■中国籍の2人が低体温症の疑い
26日、北アルプス白馬岳に向け登山をしていた中国籍の男女2人が体調不良により行動不能となり、翌27日、救助されました。
遭難したのは、いずれも中国籍で65歳の男性と64歳の女性です。
警察によりますと、2人は25日、4人パーティで猿倉から入山し、26日、白馬鑓温泉から白馬岳に向け登山中、体調不良により行動不能となりました。
同行者が「2人が動けなくなった」と近くの山小屋に救助を求め、長野県山岳遭難防止常駐隊員から午後2時頃、大町警察署に通報がありました。
常駐隊員と北アルプス北部地区山岳遭難防止対策協会救助隊が出動し、午後2時半ごろ、2人を付近の山小屋に収容しました。
警察によりますと、山小屋に着いたときは、2人は震えて会話ができない状態で、低体温症の疑いがみられましたが、その後、会話ができるまで快復し、27日、長野県山岳遭難防止常駐隊員が同行下山し、午後3時前に救助したということです。
■58歳男性が縦走中に滑落
北アルプス白馬岳から白馬鑓温泉へと縦走していた男性が足を滑らせて滑落し、ヘリコプターで救助されました。
遭難したのは、千葉県松戸市の58歳の男性です。
警察によりますと、男性は26日、友人と2人で白馬岳から白馬鑓温泉へ縦走中、標高約2200メートルのところで、スリップして滑落しました。
男性は付近の山小屋まで移動しましたが、自力で下山するのが困難なことから、警察に救助を求めました。
27日朝、長野県警のヘリコプターで出動し、男性を救助して、大町市内の病院に搬送しました。男性は左足をけがしたということです。
男性は友人と2人で25日から2泊3日の予定で猿倉から白馬岳に入山していました。
■61歳女性「鎖場で転倒し負傷した」
北アルプス白馬岳へ向けて登山をしていた女性が転倒し、けがをして、救助されました。
遭難したのは、栃木県佐野市の61歳の女性です。
警察によりますと、女性は26日、9人パーティのツアーで白馬岳へ向けて登山中、標高約2300メートルの白馬鑓温泉付近でスリップして転倒しました。

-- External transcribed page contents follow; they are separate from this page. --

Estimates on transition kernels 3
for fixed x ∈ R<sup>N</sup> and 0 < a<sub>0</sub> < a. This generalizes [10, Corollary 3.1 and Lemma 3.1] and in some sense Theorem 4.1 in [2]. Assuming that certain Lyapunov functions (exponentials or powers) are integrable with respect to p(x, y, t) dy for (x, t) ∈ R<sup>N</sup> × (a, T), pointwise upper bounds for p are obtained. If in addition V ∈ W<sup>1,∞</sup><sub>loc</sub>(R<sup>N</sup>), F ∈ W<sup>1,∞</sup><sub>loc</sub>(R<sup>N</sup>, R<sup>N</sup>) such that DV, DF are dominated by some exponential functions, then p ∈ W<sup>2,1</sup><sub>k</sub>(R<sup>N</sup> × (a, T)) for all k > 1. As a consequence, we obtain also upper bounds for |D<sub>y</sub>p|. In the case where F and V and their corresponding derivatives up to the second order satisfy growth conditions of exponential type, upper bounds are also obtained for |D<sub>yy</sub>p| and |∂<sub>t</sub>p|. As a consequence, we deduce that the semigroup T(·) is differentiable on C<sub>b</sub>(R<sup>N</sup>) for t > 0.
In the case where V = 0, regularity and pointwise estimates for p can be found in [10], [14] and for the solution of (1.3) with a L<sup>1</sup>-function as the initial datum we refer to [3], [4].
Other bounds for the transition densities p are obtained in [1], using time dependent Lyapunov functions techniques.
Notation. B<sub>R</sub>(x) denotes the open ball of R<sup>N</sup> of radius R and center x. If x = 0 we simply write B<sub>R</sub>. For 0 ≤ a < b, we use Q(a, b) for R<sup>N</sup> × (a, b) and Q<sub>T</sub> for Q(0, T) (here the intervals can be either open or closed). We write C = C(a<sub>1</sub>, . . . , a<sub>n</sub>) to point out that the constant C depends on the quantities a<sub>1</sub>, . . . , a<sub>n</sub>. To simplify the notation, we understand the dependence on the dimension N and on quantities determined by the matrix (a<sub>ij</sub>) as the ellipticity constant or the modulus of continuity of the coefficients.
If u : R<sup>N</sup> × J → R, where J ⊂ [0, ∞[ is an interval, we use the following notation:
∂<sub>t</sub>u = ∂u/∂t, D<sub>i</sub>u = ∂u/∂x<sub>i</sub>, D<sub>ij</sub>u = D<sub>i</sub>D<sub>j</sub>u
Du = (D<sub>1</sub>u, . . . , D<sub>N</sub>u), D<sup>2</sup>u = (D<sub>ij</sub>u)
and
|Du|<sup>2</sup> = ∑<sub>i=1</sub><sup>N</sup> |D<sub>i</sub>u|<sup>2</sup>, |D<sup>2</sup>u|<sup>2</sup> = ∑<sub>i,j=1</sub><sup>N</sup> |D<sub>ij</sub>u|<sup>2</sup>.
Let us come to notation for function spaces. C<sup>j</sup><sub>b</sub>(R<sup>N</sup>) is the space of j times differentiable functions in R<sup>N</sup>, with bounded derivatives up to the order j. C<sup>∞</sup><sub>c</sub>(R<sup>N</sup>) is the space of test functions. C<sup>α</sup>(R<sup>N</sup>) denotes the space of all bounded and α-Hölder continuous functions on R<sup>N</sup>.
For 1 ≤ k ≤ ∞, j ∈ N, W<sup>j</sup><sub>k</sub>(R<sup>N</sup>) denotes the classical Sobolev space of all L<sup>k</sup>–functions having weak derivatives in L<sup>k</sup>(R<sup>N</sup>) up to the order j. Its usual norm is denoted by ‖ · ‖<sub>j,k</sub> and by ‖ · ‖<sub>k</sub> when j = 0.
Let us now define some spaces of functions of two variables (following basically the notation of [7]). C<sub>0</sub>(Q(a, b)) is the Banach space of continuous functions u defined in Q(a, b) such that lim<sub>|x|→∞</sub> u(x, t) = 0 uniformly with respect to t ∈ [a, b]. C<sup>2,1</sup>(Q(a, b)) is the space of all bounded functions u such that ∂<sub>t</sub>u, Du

午後1時ごろ、ツアーの添乗員から「女性が鎖場で転倒し、右手を負傷した」と110番に通報がありました。
添乗員が女性に付き添い、付近の山小屋まで移動しましたが、自力で下山することが困難とみて、救助を求めたということです。
27日朝、長野県警のヘリコプターが出動して、女性を救助し、大町市内の病院に搬送しました。女性は右の手首をけがしているということです。
女性は2泊3日の予定のツアーに参加し、9人パーティで25日に猿倉から白馬鑓ヶ岳に入山していました。
■県警「天気予報の確認を」
7月26日(日)、北アルプスでは悪天候の影響で6件の遭難が相次ぎ、1人が心肺停止とみられます。また、落雷によるけが、低体温症の疑い、スリップによる滑落などで登山者が救助されました。
長野県警は「事前に天気予報を確認するなど情報収集をしっかり行い、悪天候が予想される場合は登山を控えてほしい」と注意を呼びかけている。